Non c’è dubbio che sia una logica sconcertante, anche perché la scelta dell’Europa di mollare la strada del “Green new deal” e riconvertirsi al “War new deal” accentua la dipendenza dall’alleato americano. Te lo lascia in casa definitivamente come ospite sgradito ma necessario, a cui si perdona tutto compreso non rifare le lenzuola e lasciare i panni sporchi per terra. Qui emerge la trappola della subalternità. Che non è semplice servilismo, ma mancanza di una idea alternativa di economia e di relazioni internazionali. Questa sfida l’ha vinta Trump perché sapeva che l’Europa non avrebbe reagito aprendosi altrove, a partire dall’America Latina e all’Asia. E sa che un’Unione che si deindustrializza e scommette su un’occupazione a basso valore aggiunto può produrre uno shock definitivo nelle società europee. Che resta il vero obiettivo di Trump, la sua costituency ideologica: scassare tutto ciò che è multilateralismo, restaurare una politica estera e commerciale fondata sui meri rapporti di forza che degrada il diritto internazionale e la diplomazia a semplice accessorio del passato. Non è un caso che del cinquantesimo anniversario della Conferenza di Helsinki quasi nessuno parli, impegnati come siamo a contribuire a un disordine mondiale che non espelle più dal proprio orizzonte la teologia della guerra come strumento salvifico.
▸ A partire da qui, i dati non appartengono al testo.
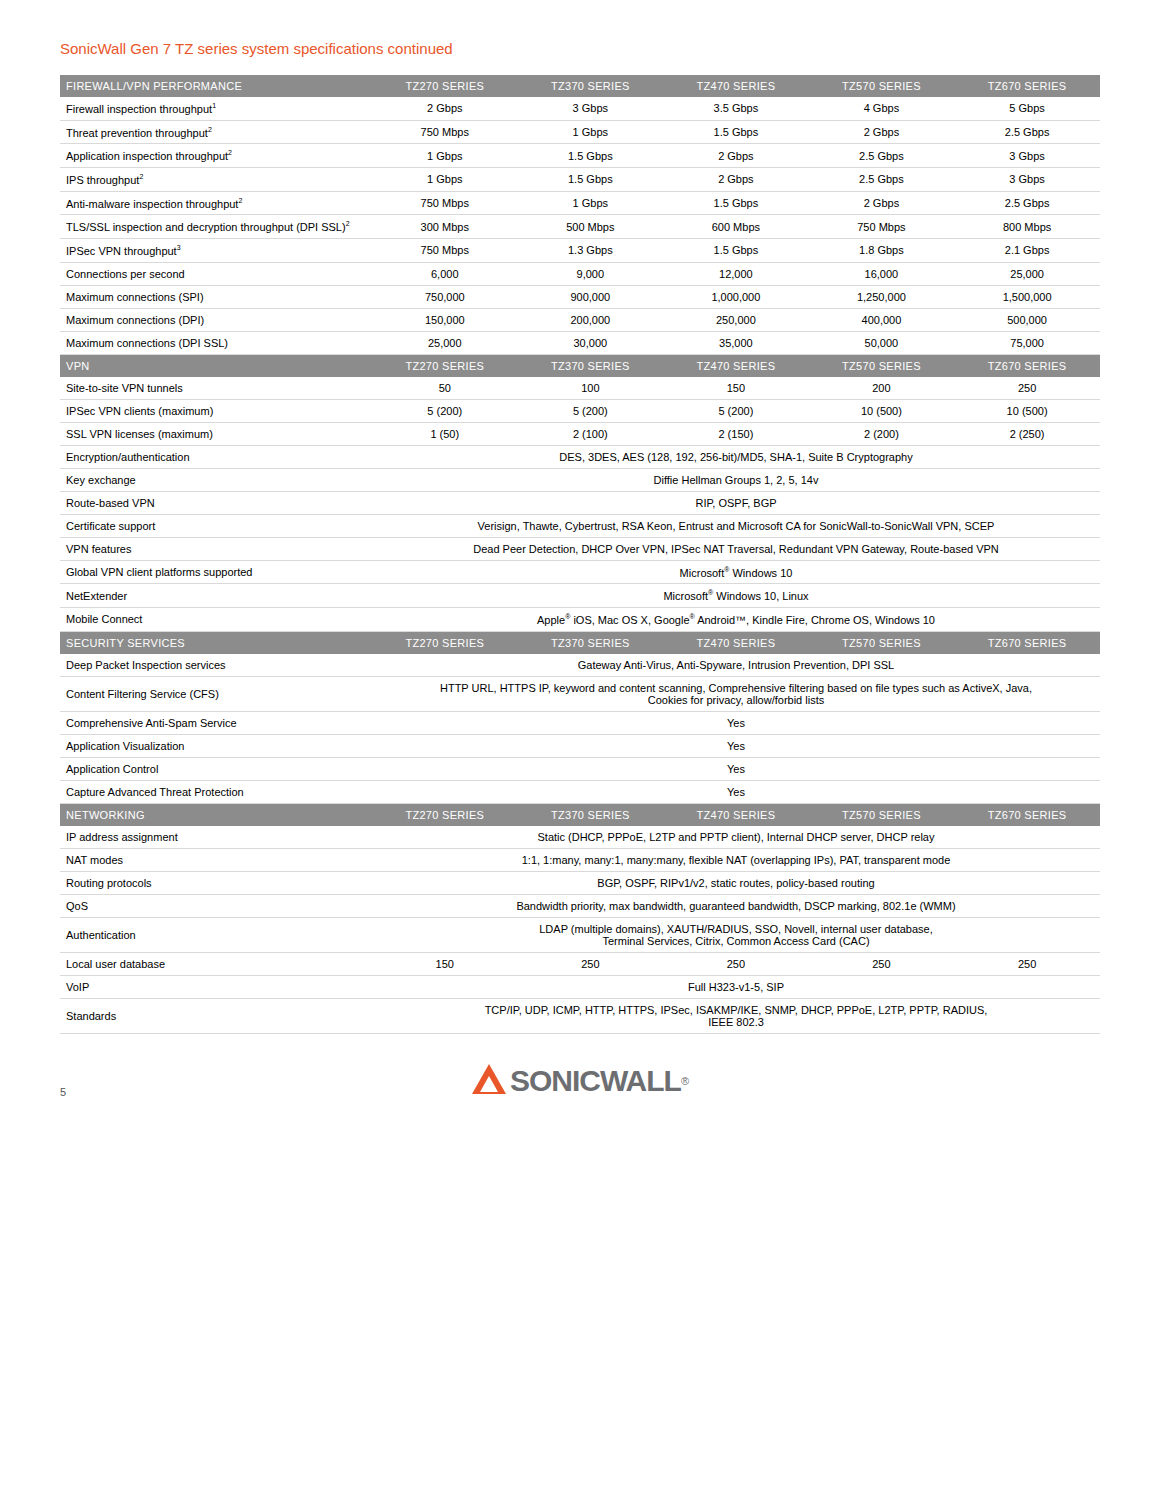SonicWall Gen 7 TZ series system specifications continued
| FIREWALL/VPN PERFORMANCE | TZ270 SERIES | TZ370 SERIES | TZ470 SERIES | TZ570 SERIES | TZ670 SERIES |
| --- | --- | --- | --- | --- | --- |
| Firewall inspection throughput 1 | 2 Gbps | 3 Gbps | 3.5 Gbps | 4 Gbps | 5 Gbps |
| Threat prevention throughput 2 | 750 Mbps | 1 Gbps | 1.5 Gbps | 2 Gbps | 2.5 Gbps |
| Application inspection throughput 2 | 1 Gbps | 1.5 Gbps | 2 Gbps | 2.5 Gbps | 3 Gbps |
| IPS throughput 2 | 1 Gbps | 1.5 Gbps | 2 Gbps | 2.5 Gbps | 3 Gbps |
| Anti-malware inspection throughput 2 | 750 Mbps | 1 Gbps | 1.5 Gbps | 2 Gbps | 2.5 Gbps |
| TLS/SSL inspection and decryption throughput (DPI SSL) 2 | 300 Mbps | 500 Mbps | 600 Mbps | 750 Mbps | 800 Mbps |
| IPSec VPN throughput 3 | 750 Mbps | 1.3 Gbps | 1.5 Gbps | 1.8 Gbps | 2.1 Gbps |
| Connections per second | 6,000 | 9,000 | 12,000 | 16,000 | 25,000 |
| Maximum connections (SPI) | 750,000 | 900,000 | 1,000,000 | 1,250,000 | 1,500,000 |
| Maximum connections (DPI) | 150,000 | 200,000 | 250,000 | 400,000 | 500,000 |
| Maximum connections (DPI SSL) | 25,000 | 30,000 | 35,000 | 50,000 | 75,000 |
| VPN | TZ270 SERIES | TZ370 SERIES | TZ470 SERIES | TZ570 SERIES | TZ670 SERIES |
| Site-to-site VPN tunnels | 50 | 100 | 150 | 200 | 250 |
| IPSec VPN clients (maximum) | 5 (200) | 5 (200) | 5 (200) | 10 (500) | 10 (500) |
| SSL VPN licenses (maximum) | 1 (50) | 2 (100) | 2 (150) | 2 (200) | 2 (250) |
| Encryption/authentication | DES, 3DES, AES (128, 192, 256-bit)/MD5, SHA-1, Suite B Cryptography |
| Key exchange | Diffie Hellman Groups 1, 2, 5, 14v |
| Route-based VPN | RIP, OSPF, BGP |
| Certificate support | Verisign, Thawte, Cybertrust, RSA Keon, Entrust and Microsoft CA for SonicWall-to-SonicWall VPN, SCEP |
| VPN features | Dead Peer Detection, DHCP Over VPN, IPSec NAT Traversal, Redundant VPN Gateway, Route-based VPN |
| Global VPN client platforms supported | Microsoft ® Windows 10 |
| NetExtender | Microsoft ® Windows 10, Linux |
| Mobile Connect | Apple ® iOS, Mac OS X, Google ® Android™, Kindle Fire, Chrome OS, Windows 10 |
| SECURITY SERVICES | TZ270 SERIES | TZ370 SERIES | TZ470 SERIES | TZ570 SERIES | TZ670 SERIES |
| Deep Packet Inspection services | Gateway Anti-Virus, Anti-Spyware, Intrusion Prevention, DPI SSL |
| Content Filtering Service (CFS) | HTTP URL, HTTPS IP, keyword and content scanning, Comprehensive filtering based on file types such as ActiveX, Java, Cookies for privacy, allow/forbid lists |
| Comprehensive Anti-Spam Service | Yes |
| Application Visualization | Yes |
| Application Control | Yes |
| Capture Advanced Threat Protection | Yes |
| NETWORKING | TZ270 SERIES | TZ370 SERIES | TZ470 SERIES | TZ570 SERIES | TZ670 SERIES |
| IP address assignment | Static (DHCP, PPPoE, L2TP and PPTP client), Internal DHCP server, DHCP relay |
| NAT modes | 1:1, 1:many, many:1, many:many, flexible NAT (overlapping IPs), PAT, transparent mode |
| Routing protocols | BGP, OSPF, RIPv1/v2, static routes, policy-based routing |
| QoS | Bandwidth priority, max bandwidth, guaranteed bandwidth, DSCP marking, 802.1e (WMM) |
| Authentication | LDAP (multiple domains), XAUTH/RADIUS, SSO, Novell, internal user database, Terminal Services, Citrix, Common Access Card (CAC) |
| Local user database | 150 | 250 | 250 | 250 | 250 |
| VoIP | Full H323-v1-5, SIP |
| Standards | TCP/IP, UDP, ICMP, HTTP, HTTPS, IPSec, ISAKMP/IKE, SNMP, DHCP, PPPoE, L2TP, PPTP, RADIUS, IEEE 802.3 |
5
SONIC WALL®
Siamo qui, occorre salvare ancora una volta il progetto europeo da chi lo interpreta come politicamente “neutro”, poco più che un grande mercato sempre esposto ad attacchi ostili, dove si impongono vincoli di bilancio che uccidono un modello sociale che ha garantito democrazia e inclusione delle classi sociali subalterne. Servirebbe un momento di verità, un bilancio di questa folle rincorsa al trumpismo, partendo innanzitutto dal punto di vista di chi lavora e produce. Verso cui va messo in campo un vero e proprio “scudo” sull’occupazione e sui salari, paragonabile alle misure che furono assunte durante la crisi del Covid, quando si previdero ristori, cassa integrazione anche per le imprese di un solo dipendente, blocco dei licenziamenti. Va sostenuta la domanda interna a partire dall’Italia – che sarà tra i paesi più colpiti dalla guerra commerciale in quanto Potenza esportatrice – dove però questa preoccupazione non abita a Palazzo Chigi che affida la politica economica esclusivamente alla mano invisibile del mercato. E dunque non muove un dito per rinnovare i contratti scaduti, non rafforza il welfare, non introduce il salario minimo, non mette un euro in più sugli ammortizzatori sociali. Con meno di questo, la destra accompagnerà un declino sulle cui macerie proverà a fare campagna elettorale. Teniamoci pronti.